Glenn Johnson, the design director at B/E Aerospace, which makes seats for Southwest Airlines, Continental Airlines and British Airways, among others, argues that his company’s chairs are comfortable. Lift the cushion on a B/E seat and you see a stretched fabric diaphragm, not unlike an Aeron chair, a comfort feature B/E patented a decade ago. It has also patented armrests with a forward hinge point, creating knee room for the passenger behind. “If you put an economy-class seat in a nice place and compared it to an Aeron chair, I would argue that the Aeron chair is no more comfortable,” Johnson says. The issue, he contends, is one of environment, thus the reason why we don’t mind sitting on hard wooden stools in a bar. Like Brauer, Johnson insists that it’s not the seats; it’s how the airlines pack them in.

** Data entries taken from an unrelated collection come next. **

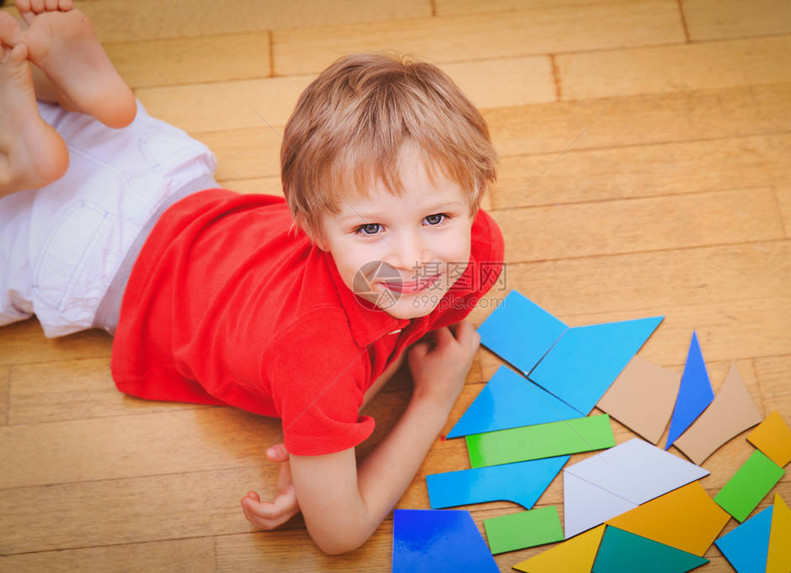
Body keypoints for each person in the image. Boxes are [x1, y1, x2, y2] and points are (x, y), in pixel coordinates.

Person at [0, 0, 504, 555]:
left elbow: (360, 358)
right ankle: (27, 143)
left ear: (475, 200)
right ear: (311, 228)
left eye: (435, 219)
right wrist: (434, 397)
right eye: (370, 228)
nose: (412, 260)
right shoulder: (319, 351)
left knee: (82, 132)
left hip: (166, 181)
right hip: (75, 252)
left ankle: (54, 113)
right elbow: (340, 534)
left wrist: (313, 433)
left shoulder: (472, 249)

The calculus of comfort is straightforward: Measure from one mounting bolt to the same point at the row behind — a distance known as seat pitch — and subtract the thickness of the back cushion to determine leg room. Most carriers fix their seats somewhere between a 31- and 34-inch pitch. Assuming a seat thickness of two inches, even the tightest spacing actually allows for 99th-percentile males to squeeze in. But once they’re in there, they can’t move. “Wiggle room,” Brauer says, “contributes to comfort in a very real way, but not in a way that is easily quantified.” For me to be able to cross my legs, I’d need 26.25 inches for my femurs, about five inches for my calves, plus two inches for the seat: a 33.25-inch pitch. That rarely happens.

JetBlue is one of the few carriers that builds in wiggle room. Its three-by-three Airbus A320s have a standard 34-inch pitch, and six rows with a 38-inch pitch for a fee ($10 to $30, depending on flight length). It’s not that the bigger, multi-class airlines haven’t tried. In 2000, American Airlines yanked at least one row out of its 700 aircraft and advertised “More room throughout coach,” hoping to fill up its planes. The $70-million reconfiguration added three inches of legroom. “It was a grand experiment, but it didn’t really work,” admits company spokesman Tim Smith. “If you do a survey, people will say one thing — ‘Oh yeah, I’d pay $10 more for more legroom’ — but when it comes time to vote with their wallet, they’ll go across the street.” In 2003, American reversed course, reducing fares and legroom.

Perhaps it’s the marketplace that’s flawed. Everyone who flies steerage pays for the same amount of personal space, regardless of size, and given the ease of comparison shopping, the lowball offer always wins. But if the airlines are so pressed for profits, I’ve got a better idea. Charge for weight instead, since that’s really what burns fuel. Pull a row, add room to shift around, and then fix a total weight limit for each economy ticket — let’s say 225 pounds for you and all your gear. You go over that, you pay more, just like with luggage. This should more than make up for revenue lost to that missing row.

What? It would be embarrassing to hop on a scale at check-in? Any more so than I find taking off my shoes and belt and trying to keep the line from seeing my spandex underwear while some guy wands me? It seems to me that the fairest option is paying for your own freight.

How else to solve my dilemma? It’s no surprise that 99 percent of the population isn’t willing to pay extra for my comfort, because they don’t need the extra legroom. So, going by the numbers, it turns out the person I have to blame for my battered knees is you, shorty.